# Hissing at a blanket



## amy22 (Jul 5, 2013)

My cat Ziggy has this strange habit. I have a soft fleece blanket that I keep on the couch. In the winter its a lap blanket but in the summer it doesn't really get used; just sits on the top of the sofa folded up. Ziggy likes to sit with me on the couch. Sometimes she prefers to be next to me and sometimes on my lap. I have noticed thought that if she happens to step on that blanket, she always hisses really loud. She then proceeds to knead the blanket and purr before curling up on it. 

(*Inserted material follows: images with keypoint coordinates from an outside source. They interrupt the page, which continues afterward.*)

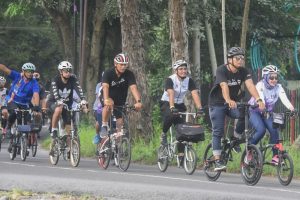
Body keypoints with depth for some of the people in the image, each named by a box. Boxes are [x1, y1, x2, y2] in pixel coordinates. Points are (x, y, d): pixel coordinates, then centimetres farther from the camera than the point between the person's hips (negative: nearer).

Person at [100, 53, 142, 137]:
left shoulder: (129, 74, -16)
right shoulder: (108, 73, -22)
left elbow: (133, 88, -29)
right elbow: (105, 87, -37)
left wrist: (138, 101, -47)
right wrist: (106, 100, -57)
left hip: (120, 101, 3)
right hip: (109, 98, -3)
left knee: (120, 125, -3)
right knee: (108, 106, -38)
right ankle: (104, 126, -22)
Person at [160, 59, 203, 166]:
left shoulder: (189, 81, -7)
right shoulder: (170, 80, -19)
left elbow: (195, 94, -17)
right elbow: (171, 94, -34)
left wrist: (200, 108, -32)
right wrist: (172, 107, -49)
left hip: (180, 105, 5)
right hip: (166, 103, -5)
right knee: (170, 116, -38)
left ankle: (181, 154, -1)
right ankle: (163, 134, -12)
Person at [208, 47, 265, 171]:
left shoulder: (243, 71, -9)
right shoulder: (222, 70, -22)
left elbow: (250, 85, -24)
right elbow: (224, 86, -39)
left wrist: (258, 100, -41)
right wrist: (228, 100, -58)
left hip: (233, 103, 4)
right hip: (217, 104, -3)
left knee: (244, 115, -26)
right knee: (218, 132, -9)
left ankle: (236, 138, -2)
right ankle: (217, 161, -7)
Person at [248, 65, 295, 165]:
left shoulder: (278, 87, -11)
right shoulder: (260, 85, -22)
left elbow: (284, 98, -27)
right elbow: (260, 98, -39)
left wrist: (290, 107, -47)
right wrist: (263, 108, -58)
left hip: (267, 112, 4)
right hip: (254, 111, -4)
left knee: (274, 130, -18)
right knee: (261, 130, -28)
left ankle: (275, 156, -8)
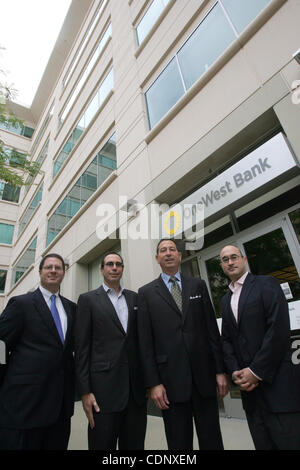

At first I thought she doesn't like the feel of the fleece on her feet, but I would expect the reaction to be hiss and walk away, not hiss and then cuddle up. The first time it happened she had a flare of pillow foot but that is pretty much in remission currently. Any thoughts to this?


----------



## catloverami (Jul 5, 2010)

That's a new one to me....never had a cat hiss at a blanket before. Occasionally at a strange bag or parcel.


----------



## librarychick (May 25, 2008)

It could be catching on her feet. Doran gets dry paw pads during the winter, when it's very dry here, and he gets chapped pads a bit. So, if her pads are chapped and they're catching on the fabric she maybe doesn't like that feeling?

The other thing I thought of was static shock. Maybe The blanket is shocking her when she first steps on it, and then after that it's fine?


----------



## Zeke_M (Jul 6, 2016)

catloverami said:


> That's a new one to me....never had a cat hiss at a blanket before. Occasionally at a strange bag or parcel.


Miss M has fights with the blankets on my bed once in a while. 
That's her way of saying I need to get out the paracord and play with her.
She hisses at the dog if he gets too close to her. That's about it.

I'd chalk it up to strange weird cat behavior.


----------



## amy22 (Jul 5, 2013)

librarychick said:


> It could be catching on her feet. Doran gets dry paw pads during the winter, when it's very dry here, and he gets chapped pads a bit.


Her pads are OK, I checked them since she has a history of pillow foot. The shock is an idea though. I'm surprised she doesn't run away when she gets shocked. Sometimes I've accidentally zapped her with petting on a dry day and she gets a look of disgust on her face before walking away.


----------